人間の能力を補うための機械・マシンが人間の能力を超えているのはある意味当然のことなのだが、クリエイティブな分野で人間の能力を凌駕するとなるとちょっと考え込んでしまう。
人間より素晴らしい音楽を作曲したり奏でたりする機械や、人間より素晴らしい詩や文学を書くコンピューターが可能なのだろうか?

将棋の場合では、コンピューターの能力が飛躍的に向上したきっかけは「機械学習」と呼ばれる手法の導入だそうである。
勝負の形成を判断するのに「大量の棋譜から自動的に学ぶシステム」で、これにより精度の高い形勢判断を獲得したという。

もともと詰将棋のように決まったゴールがあるものならしらみつぶしに駒を動かせばいずれ詰む。1秒間に何億回という演算処理ができるコンピューターは人間の能力をはるかに上回る。
問題は序盤・中盤という「コンピューターでも計算しきれない」手数と変化のある段階での「大局観」という、ある意味計算ではない「感性」の部分でコンピューターは人間に及ばなかった。

ところが今回の電王戦は、コンピューターは「機械学習」システムと大量のデータさえあれば「人間の感性」に近い能力を獲得できることが証明されたということである。

将棋には「棋譜」という「人間が残した」数値に置き換えやすい大量のデータがあり、それを開発者たちがコンピューターに理解できるようなデータに置き換えたことで「学習」が可能になった。そして人間を負かす「将棋ソフト」が生まれた。

 

ではその他の分野でコンピューターが「学習」する大量のデータはあるのか?
ある!ネットの世界には「膨大なデータが無造作にゴロゴロ転がっている。
それをコンピューターに解析できるような数値に置き換えるシステムを作ればあらゆる分野で人間以上の能力(感性)を持った「人間ソフト」が出来上がるはずだ。

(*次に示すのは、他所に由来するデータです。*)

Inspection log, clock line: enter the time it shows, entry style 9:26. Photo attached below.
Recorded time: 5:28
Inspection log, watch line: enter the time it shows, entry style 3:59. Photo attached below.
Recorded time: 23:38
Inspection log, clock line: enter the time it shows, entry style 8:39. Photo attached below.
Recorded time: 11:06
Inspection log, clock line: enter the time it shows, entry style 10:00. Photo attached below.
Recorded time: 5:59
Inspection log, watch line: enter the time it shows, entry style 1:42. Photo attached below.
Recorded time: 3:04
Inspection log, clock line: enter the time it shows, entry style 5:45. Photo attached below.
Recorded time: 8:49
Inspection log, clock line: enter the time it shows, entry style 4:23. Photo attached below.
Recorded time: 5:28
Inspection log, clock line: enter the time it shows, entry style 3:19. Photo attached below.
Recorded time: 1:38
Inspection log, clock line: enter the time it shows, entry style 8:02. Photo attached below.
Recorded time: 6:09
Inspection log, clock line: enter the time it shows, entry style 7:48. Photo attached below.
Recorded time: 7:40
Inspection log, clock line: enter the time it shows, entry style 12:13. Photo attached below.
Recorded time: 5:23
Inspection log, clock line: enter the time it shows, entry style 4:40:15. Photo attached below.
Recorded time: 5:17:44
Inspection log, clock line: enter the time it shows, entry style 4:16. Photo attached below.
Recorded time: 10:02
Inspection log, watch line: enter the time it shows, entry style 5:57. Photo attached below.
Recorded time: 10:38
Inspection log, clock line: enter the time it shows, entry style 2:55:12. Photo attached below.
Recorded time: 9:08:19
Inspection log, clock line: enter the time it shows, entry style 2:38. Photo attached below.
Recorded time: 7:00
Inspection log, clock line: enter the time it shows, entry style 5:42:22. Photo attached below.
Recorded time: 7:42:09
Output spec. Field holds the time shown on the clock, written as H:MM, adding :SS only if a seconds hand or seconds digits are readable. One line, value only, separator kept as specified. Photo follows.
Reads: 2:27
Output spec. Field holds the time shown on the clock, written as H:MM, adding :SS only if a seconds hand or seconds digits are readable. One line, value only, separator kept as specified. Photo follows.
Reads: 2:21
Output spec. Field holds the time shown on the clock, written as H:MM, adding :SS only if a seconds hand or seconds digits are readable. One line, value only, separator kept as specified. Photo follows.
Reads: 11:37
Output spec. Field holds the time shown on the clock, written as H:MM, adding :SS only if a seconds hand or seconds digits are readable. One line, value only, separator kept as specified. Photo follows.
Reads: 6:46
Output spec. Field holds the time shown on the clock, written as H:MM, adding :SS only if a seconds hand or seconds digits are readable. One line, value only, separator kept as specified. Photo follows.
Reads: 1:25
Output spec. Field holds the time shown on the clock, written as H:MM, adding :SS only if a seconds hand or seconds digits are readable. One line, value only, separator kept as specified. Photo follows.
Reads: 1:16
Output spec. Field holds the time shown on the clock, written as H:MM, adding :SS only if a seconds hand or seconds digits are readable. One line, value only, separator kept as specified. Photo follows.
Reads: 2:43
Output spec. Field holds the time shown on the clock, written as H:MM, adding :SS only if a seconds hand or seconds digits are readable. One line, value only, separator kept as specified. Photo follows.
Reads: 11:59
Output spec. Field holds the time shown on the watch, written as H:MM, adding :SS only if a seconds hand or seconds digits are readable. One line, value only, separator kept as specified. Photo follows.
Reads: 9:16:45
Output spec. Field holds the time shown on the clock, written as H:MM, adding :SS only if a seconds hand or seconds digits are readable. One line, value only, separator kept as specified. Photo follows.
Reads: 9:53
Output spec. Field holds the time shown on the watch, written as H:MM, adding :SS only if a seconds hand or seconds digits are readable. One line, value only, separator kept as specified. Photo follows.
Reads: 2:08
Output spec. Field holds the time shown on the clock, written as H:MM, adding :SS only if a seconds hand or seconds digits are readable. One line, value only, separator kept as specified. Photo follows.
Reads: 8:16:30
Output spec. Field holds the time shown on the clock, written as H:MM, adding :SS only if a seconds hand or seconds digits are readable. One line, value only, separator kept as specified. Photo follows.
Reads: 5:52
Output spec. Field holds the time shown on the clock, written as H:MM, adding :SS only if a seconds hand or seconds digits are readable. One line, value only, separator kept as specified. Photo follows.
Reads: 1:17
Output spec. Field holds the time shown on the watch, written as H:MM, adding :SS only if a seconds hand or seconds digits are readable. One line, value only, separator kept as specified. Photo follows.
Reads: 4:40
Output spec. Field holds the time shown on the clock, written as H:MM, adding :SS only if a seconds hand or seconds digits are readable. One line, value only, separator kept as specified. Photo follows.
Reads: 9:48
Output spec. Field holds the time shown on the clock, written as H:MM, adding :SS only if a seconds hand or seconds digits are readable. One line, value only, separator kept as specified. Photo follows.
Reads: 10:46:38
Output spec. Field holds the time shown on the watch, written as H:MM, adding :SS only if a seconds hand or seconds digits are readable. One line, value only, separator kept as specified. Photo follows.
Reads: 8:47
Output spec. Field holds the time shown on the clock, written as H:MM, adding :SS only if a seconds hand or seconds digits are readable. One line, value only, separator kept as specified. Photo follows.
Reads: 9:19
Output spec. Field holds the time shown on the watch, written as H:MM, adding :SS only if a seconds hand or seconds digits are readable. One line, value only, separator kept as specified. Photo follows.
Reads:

おとぎ話でもなんでもない。もうすでにネット上の情報を利用する「ビッグデータ」の活用が始まった。
この行き着く先は、人間の関わるあらゆる分野で人間を超えるコンピューター:「人間ソフト」の登場である。

 

その時・・・我々「人間」の存在意義はあるのか?

いやその問いかけにさえも「人間ソフト」が答えを与えてくれるだろう。

ただしその答えが「YES」である保証はどこにもないのだが・・・・・。